RECORDS FOR PROCESSING START
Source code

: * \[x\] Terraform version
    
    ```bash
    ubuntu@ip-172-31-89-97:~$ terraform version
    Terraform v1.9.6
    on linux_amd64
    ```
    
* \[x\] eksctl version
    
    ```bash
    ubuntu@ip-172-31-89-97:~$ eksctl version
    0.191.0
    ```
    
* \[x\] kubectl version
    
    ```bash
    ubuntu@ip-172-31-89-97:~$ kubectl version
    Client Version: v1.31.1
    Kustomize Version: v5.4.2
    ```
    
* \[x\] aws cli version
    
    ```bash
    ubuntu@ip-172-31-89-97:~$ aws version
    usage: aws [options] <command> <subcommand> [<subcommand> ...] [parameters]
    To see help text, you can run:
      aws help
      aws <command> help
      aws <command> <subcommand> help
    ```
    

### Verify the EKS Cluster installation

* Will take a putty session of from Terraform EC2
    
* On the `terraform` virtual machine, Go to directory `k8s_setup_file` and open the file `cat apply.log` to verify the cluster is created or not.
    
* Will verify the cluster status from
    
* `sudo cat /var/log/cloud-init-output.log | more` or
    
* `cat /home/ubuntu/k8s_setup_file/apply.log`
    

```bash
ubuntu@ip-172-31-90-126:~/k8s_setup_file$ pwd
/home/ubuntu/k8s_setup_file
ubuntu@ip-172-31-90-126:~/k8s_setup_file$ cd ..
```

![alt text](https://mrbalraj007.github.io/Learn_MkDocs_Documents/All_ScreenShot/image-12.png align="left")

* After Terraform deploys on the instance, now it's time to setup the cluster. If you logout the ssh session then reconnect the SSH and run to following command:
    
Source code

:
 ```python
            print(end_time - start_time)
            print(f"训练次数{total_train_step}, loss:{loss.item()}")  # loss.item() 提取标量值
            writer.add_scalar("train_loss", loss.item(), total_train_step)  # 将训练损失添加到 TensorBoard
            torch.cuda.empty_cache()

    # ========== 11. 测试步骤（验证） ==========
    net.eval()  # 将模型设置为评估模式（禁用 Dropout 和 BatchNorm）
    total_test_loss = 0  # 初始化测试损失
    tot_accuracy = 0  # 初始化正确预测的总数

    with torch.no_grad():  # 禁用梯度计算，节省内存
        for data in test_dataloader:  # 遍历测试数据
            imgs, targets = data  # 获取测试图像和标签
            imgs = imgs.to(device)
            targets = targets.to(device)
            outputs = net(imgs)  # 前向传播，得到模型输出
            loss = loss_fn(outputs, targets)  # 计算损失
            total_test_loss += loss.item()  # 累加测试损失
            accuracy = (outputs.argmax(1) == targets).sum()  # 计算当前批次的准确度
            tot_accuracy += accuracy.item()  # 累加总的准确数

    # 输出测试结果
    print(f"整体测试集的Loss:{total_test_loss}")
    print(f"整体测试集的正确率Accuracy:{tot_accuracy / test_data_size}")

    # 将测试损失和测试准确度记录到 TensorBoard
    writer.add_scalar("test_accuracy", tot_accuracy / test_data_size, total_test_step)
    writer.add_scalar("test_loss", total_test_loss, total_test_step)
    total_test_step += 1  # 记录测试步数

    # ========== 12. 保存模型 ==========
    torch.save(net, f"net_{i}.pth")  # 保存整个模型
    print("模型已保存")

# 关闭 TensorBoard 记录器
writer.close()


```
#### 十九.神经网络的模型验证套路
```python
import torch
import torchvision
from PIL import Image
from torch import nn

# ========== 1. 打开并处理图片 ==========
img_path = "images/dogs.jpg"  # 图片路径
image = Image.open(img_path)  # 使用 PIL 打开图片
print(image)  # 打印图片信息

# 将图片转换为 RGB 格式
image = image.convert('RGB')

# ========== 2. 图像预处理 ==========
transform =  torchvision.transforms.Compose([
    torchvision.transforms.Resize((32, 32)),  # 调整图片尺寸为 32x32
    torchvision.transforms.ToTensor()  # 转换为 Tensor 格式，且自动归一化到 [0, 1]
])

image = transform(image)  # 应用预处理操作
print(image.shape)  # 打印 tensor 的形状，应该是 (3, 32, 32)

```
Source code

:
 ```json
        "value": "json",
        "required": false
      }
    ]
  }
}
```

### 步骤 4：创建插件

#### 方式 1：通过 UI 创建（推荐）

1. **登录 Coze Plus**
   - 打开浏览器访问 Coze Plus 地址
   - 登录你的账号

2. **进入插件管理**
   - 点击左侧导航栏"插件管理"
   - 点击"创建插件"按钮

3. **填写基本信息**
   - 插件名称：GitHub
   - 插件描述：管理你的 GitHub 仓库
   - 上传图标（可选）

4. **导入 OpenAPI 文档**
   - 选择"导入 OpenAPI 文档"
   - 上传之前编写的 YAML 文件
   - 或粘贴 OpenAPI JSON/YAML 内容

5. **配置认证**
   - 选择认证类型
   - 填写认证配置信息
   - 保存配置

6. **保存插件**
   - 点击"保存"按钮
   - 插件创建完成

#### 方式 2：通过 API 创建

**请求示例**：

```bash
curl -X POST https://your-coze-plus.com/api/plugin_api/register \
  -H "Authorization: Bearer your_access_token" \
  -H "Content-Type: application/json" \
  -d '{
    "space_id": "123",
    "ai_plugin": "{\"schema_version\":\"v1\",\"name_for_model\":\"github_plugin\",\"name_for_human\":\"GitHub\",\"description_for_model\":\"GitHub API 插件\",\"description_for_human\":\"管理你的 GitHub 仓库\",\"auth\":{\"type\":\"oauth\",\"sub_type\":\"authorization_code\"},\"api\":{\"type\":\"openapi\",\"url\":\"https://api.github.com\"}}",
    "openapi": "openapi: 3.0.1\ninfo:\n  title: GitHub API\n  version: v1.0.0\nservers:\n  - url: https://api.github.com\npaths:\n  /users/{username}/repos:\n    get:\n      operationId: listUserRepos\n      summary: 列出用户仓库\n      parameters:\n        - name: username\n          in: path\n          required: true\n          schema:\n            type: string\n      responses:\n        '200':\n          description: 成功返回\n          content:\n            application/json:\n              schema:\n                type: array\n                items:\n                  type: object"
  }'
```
RECORDS FOR PROCESSING END
_EXERCISE OBJECTIVE_
What you return should match the entries above exactly.

_ANSWER SECTION_
Source code

: * \[x\] Terraform version
    
    ```bash
    ubuntu@ip-172-31-89-97:~$ terraform version
    Terraform v1.9.6
    on linux_amd64
    ```
    
* \[x\] eksctl version
    
    ```bash
    ubuntu@ip-172-31-89-97:~$ eksctl version
    0.191.0
    ```
    
* \[x\] kubectl version
    
    ```bash
    ubuntu@ip-172-31-89-97:~$ kubectl version
    Client Version: v1.31.1
    Kustomize Version: v5.4.2
    ```
    
* \[x\] aws cli version
    
    ```bash
    ubuntu@ip-172-31-89-97:~$ aws version
    usage: aws [options] <command> <subcommand> [<subcommand> ...] [parameters]
    To see help text, you can run:
      aws help
      aws <command> help
      aws <command> <subcommand> help
    ```
    

### Verify the EKS Cluster installation

* Will take a putty session of from Terraform EC2
    
* On the `terraform` virtual machine, Go to directory `k8s_setup_file` and open the file `cat apply.log` to verify the cluster is created or not.
    
* Will verify the cluster status from
    
* `sudo cat /var/log/cloud-init-output.log | more` or
    
* `cat /home/ubuntu/k8s_setup_file/apply.log`
    

```bash
ubuntu@ip-172-31-90-126:~/k8s_setup_file$ pwd
/home/ubuntu/k8s_setup_file
ubuntu@ip-172-31-90-126:~/k8s_setup_file$ cd ..
```

![alt text](https://mrbalraj007.github.io/Learn_MkDocs_Documents/All_ScreenShot/image-12.png align="left")

* After Terraform deploys on the instance, now it's time to setup the cluster. If you logout the ssh session then reconnect the SSH and run to following command:
    
Source code

:
 ```python
            print(end_time - start_time)
            print(f"训练次数{total_train_step}, loss:{loss.item()}")  # loss.item() 提取标量值
            writer.add_scalar("train_loss", loss.item(), total_train_step)  # 将训练损失添加到 TensorBoard
            torch.cuda.empty_cache()

    # ========== 11. 测试步骤（验证） ==========
    net.eval()  # 将模型设置为评估模式（禁用 Dropout 和 BatchNorm）
    total_test_loss = 0  # 初始化测试损失
    tot_accuracy = 0  # 初始化正确预测的总数

    with torch.no_grad():  # 禁用梯度计算，节省内存
        for data in test_dataloader:  # 遍历测试数据
            imgs, targets = data  # 获取测试图像和标签
            imgs = imgs.to(device)
            targets = targets.to(device)
            outputs = net(imgs)  # 前向传播，得到模型输出
            loss = loss_fn(outputs, targets)  # 计算损失
            total_test_loss += loss.item()  # 累加测试损失
            accuracy = (outputs.argmax(1) == targets).sum()  # 计算当前批次的准确度
            tot_accuracy += accuracy.item()  # 累加总的准确数

    # 输出测试结果
    print(f"整体测试集的Loss:{total_test_loss}")
    print(f"整体测试集的正确率Accuracy:{tot_accuracy / test_data_size}")

    # 将测试损失和测试准确度记录到 TensorBoard
    writer.add_scalar("test_accuracy", tot_accuracy / test_data_size, total_test_step)
    writer.add_scalar("test_loss", total_test_loss, total_test_step)
    total_test_step += 1  # 记录测试步数

    # ========== 12. 保存模型 ==========
    torch.save(net, f"net_{i}.pth")  # 保存整个模型
    print("模型已保存")

# 关闭 TensorBoard 记录器
writer.close()


```
#### 十九.神经网络的模型验证套路
```python
import torch
import torchvision
from PIL import Image
from torch import nn

# ========== 1. 打开并处理图片 ==========
img_path = "images/dogs.jpg"  # 图片路径
image = Image.open(img_path)  # 使用 PIL 打开图片
print(image)  # 打印图片信息

# 将图片转换为 RGB 格式
image = image.convert('RGB')

# ========== 2. 图像预处理 ==========
transform =  torchvision.transforms.Compose([
    torchvision.transforms.Resize((32, 32)),  # 调整图片尺寸为 32x32
    torchvision.transforms.ToTensor()  # 转换为 Tensor 格式，且自动归一化到 [0, 1]
])

image = transform(image)  # 应用预处理操作
print(image.shape)  # 打印 tensor 的形状，应该是 (3, 32, 32)

```
Source code

:
 ```json
        "value": "json",
        "required": false
      }
    ]
  }
}
```

### 步骤 4：创建插件

#### 方式 1：通过 UI 创建（推荐）

1. **登录 Coze Plus**
   - 打开浏览器访问 Coze Plus 地址
   - 登录你的账号

2. **进入插件管理**
   - 点击左侧导航栏"插件管理"
   - 点击"创建插件"按钮

3. **填写基本信息**
   - 插件名称：GitHub
   - 插件描述：管理你的 GitHub 仓库
   - 上传图标（可选）

4. **导入 OpenAPI 文档**
   - 选择"导入 OpenAPI 文档"
   - 上传之前编写的 YAML 文件
   - 或粘贴 OpenAPI JSON/YAML 内容

5. **配置认证**
   - 选择认证类型
   - 填写认证配置信息
   - 保存配置

6. **保存插件**
   - 点击"保存"按钮
   - 插件创建完成

#### 方式 2：通过 API 创建

**请求示例**：

```bash
curl -X POST https://your-coze-plus.com/api/plugin_api/register \
  -H "Authorization: Bearer your_access_token" \
  -H "Content-Type: application/json" \
  -d '{
    "space_id": "123",
    "ai_plugin": "{\"schema_version\":\"v1\",\"name_for_model\":\"github_plugin\",\"name_for_human\":\"GitHub\",\"description_for_model\":\"GitHub API 插件\",\"description_for_human\":\"管理你的 GitHub 仓库\",\"auth\":{\"type\":\"oauth\",\"sub_type\":\"authorization_code\"},\"api\":{\"type\":\"openapi\",\"url\":\"https://api.github.com\"}}",
    "openapi": "openapi: 3.0.1\ninfo:\n  title: GitHub API\n  version: v1.0.0\nservers:\n  - url: https://api.github.com\npaths:\n  /users/{username}/repos:\n    get:\n      operationId: listUserRepos\n      summary: 列出用户仓库\n      parameters:\n        - name: username\n          in: path\n          required: true\n          schema:\n            type: string\n      responses:\n        '200':\n          description: 成功返回\n          content:\n            application/json:\n              schema:\n                type: array\n                items:\n                  type: object"
  }'
```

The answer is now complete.